Last time, we began looking at non-compete agreements, both as to their potential role in protecting sensitive business information, including intellectual property rights, as well as to the requirements for these agreements to be enforceable under Texas law.

Time, geography and scope of activity limitations are not an uncommon cause of litigation over non-compete agreements. Because determining what is reasonable with regard to concrete circumstances is not always straightforward, this is an area where disputes may come about. 

Generally speaking, there are few—if any—hard and fast rules regarding what is considered reasonable and unreasonable in terms of geography, time, and scope of activity.  Each case is unique and involves its own set of facts. It is critical for employers to work with experienced legal counsel when drafting and negotiating the terms of these agreements with their employees to ensure the agreements are enforceable in court.
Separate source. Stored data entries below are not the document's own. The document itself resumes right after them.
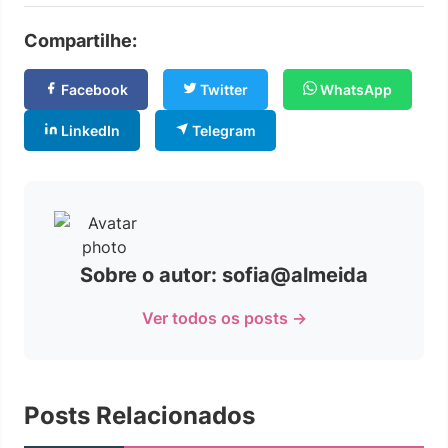
Compartilhe:
Facebook
Twitter
WhatsApp
LinkedIn
Telegram
Sobre o autor: sofia@almeida
Ver todos os posts →
Posts Relacionados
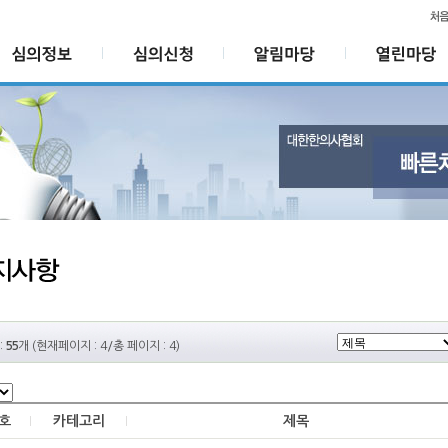
:
55
개 (현재페이지 : 4/총 페이지 : 4)
호
카테고리
제목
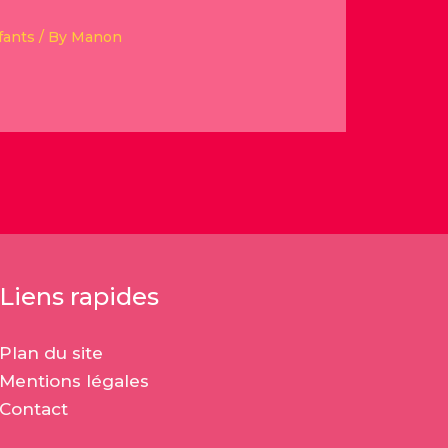
fants
/ By
Manon
Liens rapides
Plan du site
Mentions légales
Contact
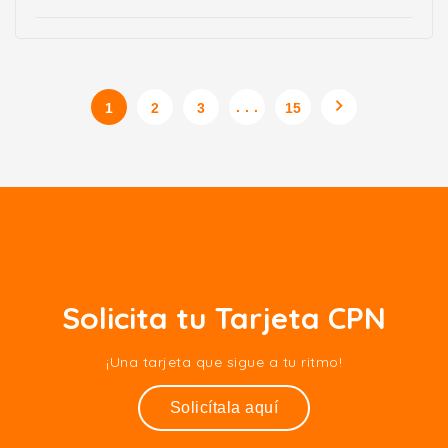
. . .
1
2
3
15
Solicita tu Tarjeta CPN
¡Una tarjeta que sigue a tu ritmo!
Solicítala aquí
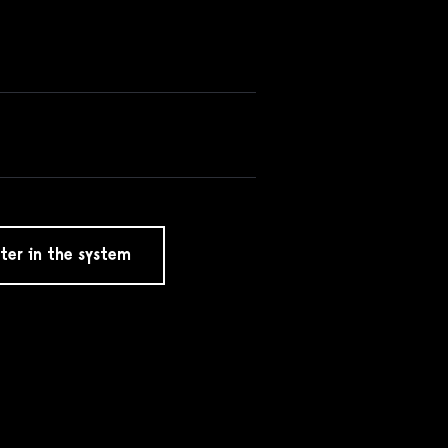
ter in the system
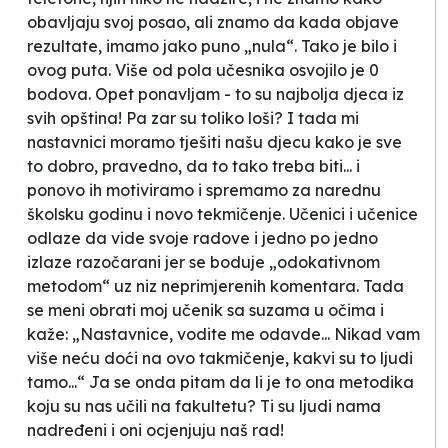
obavljaju svoj posao, ali znamo da kada objave
rezultate, imamo jako puno „nula“. Tako je bilo i
ovog puta. Više od pola učesnika osvojilo je 0
bodova. Opet ponavljam - to su najbolja djeca iz
svih opština! Pa zar su toliko loši? I tada mi
nastavnici moramo tješiti našu djecu kako je sve
to dobro, pravedno, da to tako treba biti... i
ponovo ih motiviramo i spremamo za narednu
školsku godinu i novo tekmičenje. Učenici i učenice
odlaze da vide svoje radove i jedno po jedno
izlaze razočarani jer se boduje „odokativnom
metodom“ uz niz neprimjerenih komentara. Tada
se meni obrati moj učenik sa suzama u očima i
kaže: „Nastavnice, vodite me odavde... Nikad vam
više neću doći na ovo takmičenje, kakvi su to ljudi
tamo...“ Ja se onda pitam da li je to ona metodika
koju su nas učili na fakultetu? Ti su ljudi nama
nadređeni i oni ocjenjuju naš rad!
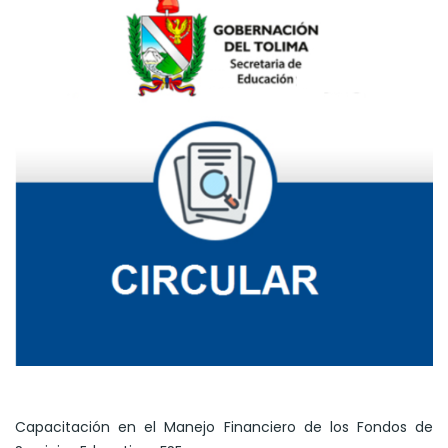
Capacitación en el Manejo Financiero de los Fondos de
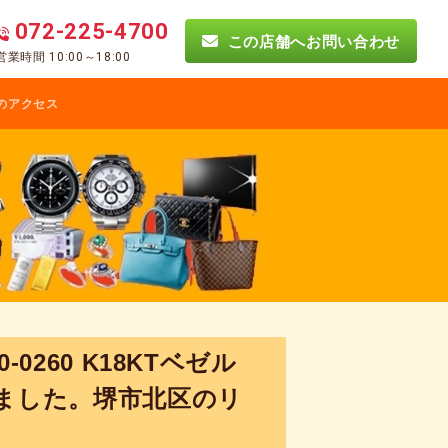
072-225-4700
この店舗へお問い合わせ
営業時間 10:00～18:00
のアクセス
-0260 K18KTベゼル
しました。堺市北区のリ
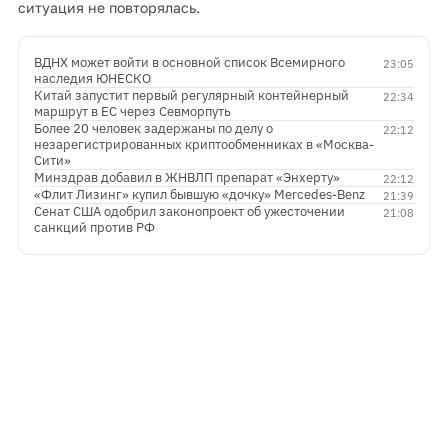
ситуация не повторялась.
ВДНХ может войти в основной список Всемирного
23:05
наследия ЮНЕСКО
Китай запустит первый регулярный контейнерный
22:34
маршрут в ЕС через Севморпуть
Более 20 человек задержаны по делу о
22:12
незарегистрированных криптообменниках в «Москва-
Сити»
Минздрав добавил в ЖНВЛП препарат «Энхерту»
22:12
«Флит Лизинг» купил бывшую «дочку» Mercedes-Benz
21:39
Сенат США одобрил законопроект об ужесточении
21:08
санкций против РФ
Texas courts, when looking non-compete agreements, keep in mind the importance of market competition, and put the onus on employers to demonstrate that not enforcing a non-compete agreement would harm the employer and that enforcing it would not unreasonably burden the individual’s ability to find alternative employment in his or her profession or trade.  Naturally, employees who have access to highly specialized industry knowledge typically have a harder time arguing for non-enforcement, while those with more generalized knowledge may have an easier time, depending on the circumstances of the case.

Contractual agreements, of course, need to work in concert with employment policy guidelines, both to reinforce any non-compete agreements and, if necessary, to clarify the employer’s expectations and to ensure the expectations are within legal limits. Working with experienced legal counsel on such matters is critical so that things are done correctly and effectively.